▶ _Document segment_

---+---

3

I have the following code in in cython in the pyx file, which converts wchar_t* to python string (unicode)

// All code below is python 2.7.4

cdef wc_to_pystr(wchar_t *buf):
    if buf == NULL:
        return None
    cdef size_t buflen
    buflen = wcslen(buf)
    cdef PyObject *p = PyUnicode_FromWideChar(buf, buflen)
    return <unicode>p

I called this function in a loop like this:

cdef wchar_t* buf = <wchar_t*>calloc(100, sizeof(wchar_t))
# ... copy some wide string to buf

for n in range(30000):
    u = wc_to_pystr(buf) #<== behaves as if its a memory leak

free(buf)

I tested this on Windows and the observation is that the memory (as seen in Task Manager) keeps on increasing and hence I suspect that there could be a memory leak here.

This is surprising because:

  1. As per my understanding the API PyUnicode_FromWideChar() copies the supplied buffer.

---+---

▶ _Source material_
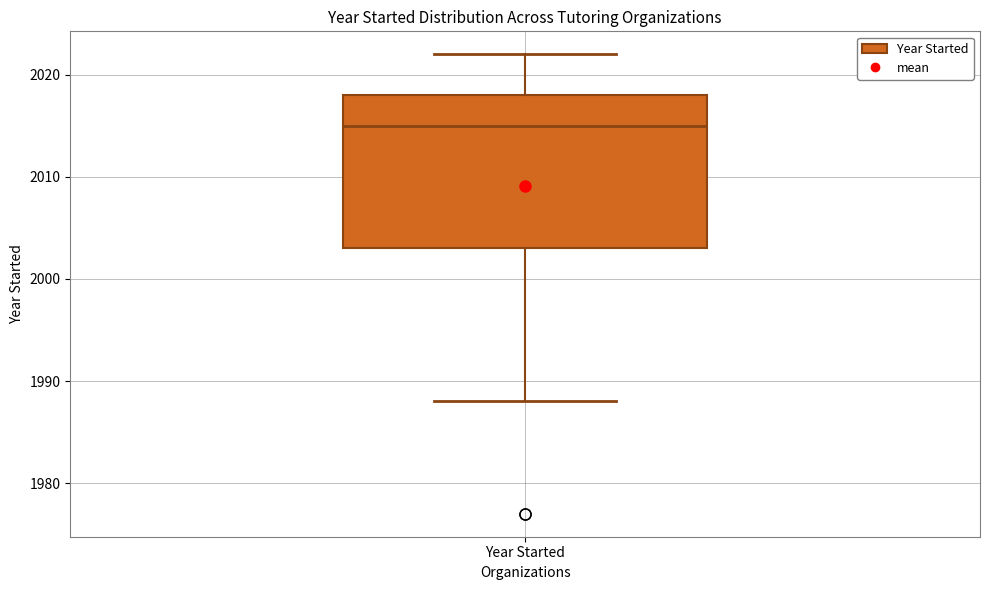

Read this box plot against the y-axis: the position of the median line, the range covered by the box, and the ends of both whiskers. The values are not printed on the chart, so give them approximately, as read against the axis.

median 2015, box 2003 to 2018, whiskers 1988 to 2022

---+---

▶ _Aim of the exercise_
Continue the Cython memory leak post after its last line, which gives the first reason the leak is surprising.

▶ _Exercise result_
  2. Every-time the variable 'u' is assigned a different value, the previous value should be freed-up
  3. Since the source buffer ('buf') remains as is and is released only after the loop ends, I was expecting that memory should not increase after a certain point at all

Any idea where am I going wrong? Is there a better way to implement Wide Char to python unicode object?

bitflood
  • 441
  • 5
  • 15
  • could you try adding a `del u` in the for loop and check again if the memory keeps increasing? – gg349 Dec 07 '14 at 17:49
  • @GiulioGhirardo, I tried as you said and still the memory keeps increasing. At this point I am not sure whether its a real memory leak or the python GC is a bit lazy collecting the garbage – bitflood Dec 08 '14 at 02:41

1 Answers1

3

Solved!! Solution:

(Note: The solution refers to a piece of my code which was not in the question originally. I had no clue while posting that it would hold the key to solve this. Sorry to those who gave it a thought to solve ... )

In cython pyx file, I had declared the python API like:

PyObject* PyUnicode_FromWideChar(const wchar_t *w, Py_ssize_t size)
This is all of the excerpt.